What you need to do:
Return the records word for word. Pictures do not belong in the copy.

Dataset content:
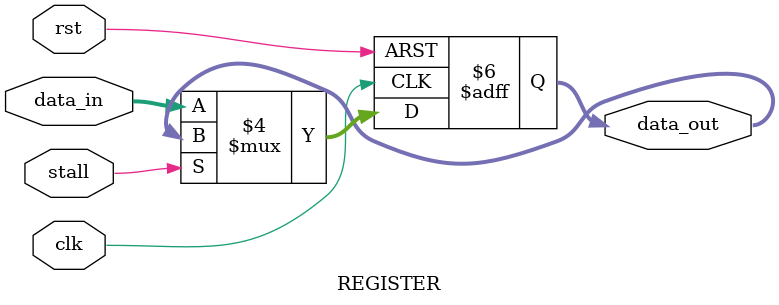
<source format=sv>
module REGISTER #(
    parameter   WIDTH   =   64
)(
    input                   clk,
    input                   rst,
    input                   stall,
    input       [WIDTH-1:0] data_in,
    output  reg [WIDTH-1:0] data_out
);

    always @(posedge clk or negedge rst) begin
        if (!rst) begin
            data_out <= '0;
        end
        else if (stall) begin
            data_out <= data_out;
        end
        else begin
            data_out <= data_in;
        end
    end

endmodule
</source>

Written reply:
<source format=sv>
module REGISTER #(
    parameter   WIDTH   =   64
)(
    input                   clk,
    input                   rst,
    input                   stall,
    input       [WIDTH-1:0] data_in,
    output  reg [WIDTH-1:0] data_out
);

    always @(posedge clk or negedge rst) begin
        if (!rst) begin
            data_out <= '0;
        end
        else if (stall) begin
            data_out <= data_out;
        end
        else begin
            data_out <= data_in;
        end
    end

endmodule
</source>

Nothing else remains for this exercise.